As well as showing an increase in the number of applications to use the safeguards - rising 27 per cent to an annual total of 11,393, with more than half of those (56 per cent) being granted - the report highlighted a number of worrying issues, such as a lack of understanding of the Mental Capacity Act and DoLS safeguards, and the wide variation in how individual authorities observe and implement the safeguards.
"The report says that the umbrella legislation of the Mental Capacity Act (MCA) is not well understood or implemented in practice," said Mr McGhee, a partner with Fentons Personal Injury Solicitors LLP. "An understanding of the MCA is fundamental to ensuring the level and suitability of care for mentally incapacitated individuals that has to be provided by a local authority. It is unthinkable that critical decisions involving vulnerable adults may be being made by professionals who - three years on from the implementation of that legislation - may not understand it."
Another key finding of the report is that the use of restraint is not always recognised or recorded as such, and so becomes difficult to monitor. "It is a grave and serious concern that a vulnerable adult may be restrained whilst under the control of a local authority, without any record of that and as such, with no appropriate or adequate protection," said Mark. "It is of paramount importance that any physical restraint is only ever applied proportionately."
The report also found that over the last three years there has been a consistent and 'significant' regional variation among care homes and hospitals in the way the safeguards are used. It determined that it was unclear as to whether people's views and experiences of the safeguards were being heard in care homes and hospitals, and also that the implications of the DoLS safeguards in practice were not easy to understand.
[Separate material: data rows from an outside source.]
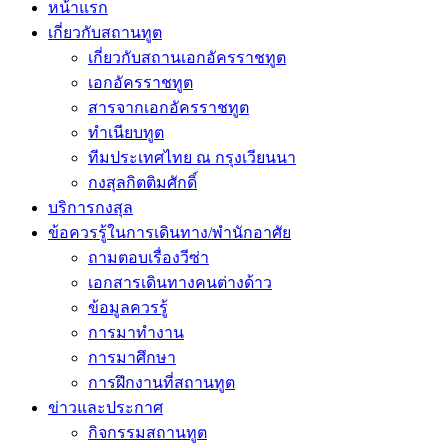
หน้าแรก
เกี่ยวกับสถานทูต
เกี่ยวกับสถานเอกอัครราชทูต
เอกอัครราชทูต
สารจากเอกอัครราชทูต
ทำเนียบทูต
ทีมประเทศไทย ณ กรุงเวียนนา
กงสุลกิตติมศักดิ์
บริการกงสุล
ข้อควรรู้ในการเดินทาง/พำนักอาศัย
ถามตอบเรื่องวีซ่า
เอกสารเดินทางคนต่างด้าว
ข้อมูลควรรู้
การมาทำงาน
การมาศึกษา
การฝึกงานที่สถานทูต
ข่าวและประกาศ
กิจกรรมสถานทูต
"Only recently I represented a woman who was kept against her will in a home for people with advanced dementia," said Mr McGhee. "In that case the safeguards were simply not followed, and as such she was in her own words effectively 'held prisoner' by the local authority. If the people in charge had listened to her, to her family or any of her advocates - as the MCA requires - then her ordeal almost certainly would have been avoided."
The report concludes that the highest priority for health and social care services operating in the safeguards system is 'to improve understanding and practice of the MCA'.
"Whilst I agree with the report's findings that this is a priority, it begs the question as to why it has taken more than three years to identify a lack of understanding within some local authorities," said Mr McGhee. "It would seem from this report that some vulnerable individuals may be subject to human rights violations by professionals who really, three years on, should know better. If so, such a lack of understanding is shocking, morally repugnant and a matter of very serious legal concern which requires an immediate response."
Mark McGhee will be discussing the CQC's report on BBC Radio 5 Live Investigates on Sunday, 7 April from 11am.